─── Entries supplied ───

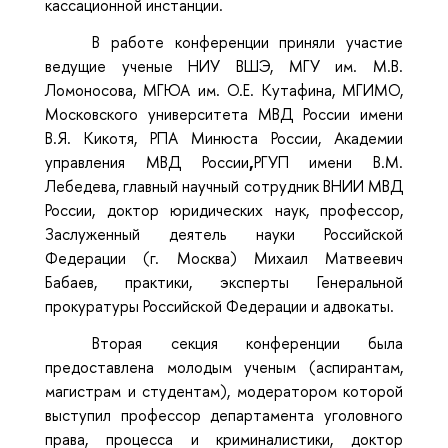
кассационной инстанции.
В работе конференции приняли участие
ведущие ученые НИУ ВШЭ, МГУ им. М.В.
Ломоносова, МГЮА им. О.Е. Кутафина, МГИМО,
Московского университета МВД России имени
В.Я. Кикотя, РПА Минюста России, Академии
управления МВД России
,
РГУП имени В.М.
Лебедева, главный научный сотрудник ВНИИ МВД
России, доктор юридических наук, профессор,
Заслуженный деятель науки Российской
Федерации (г. Москва) Михаил Матвеевич
Бабаев, практики, эксперты Генеральной
прокуратуры Российской Федерации и адвокаты.
Вторая секция конференции была
предоставлена молодым ученым (аспирантам,
магистрам и студентам), модератором которой
выступил профессор департамента уголовного
права, процесса и криминалистики, доктор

───

◆ Task
From the records above, pull every line that carries the word "доктор".

◆ Answer box
России, доктор юридических наук, профессор,
права, процесса и криминалистики, доктор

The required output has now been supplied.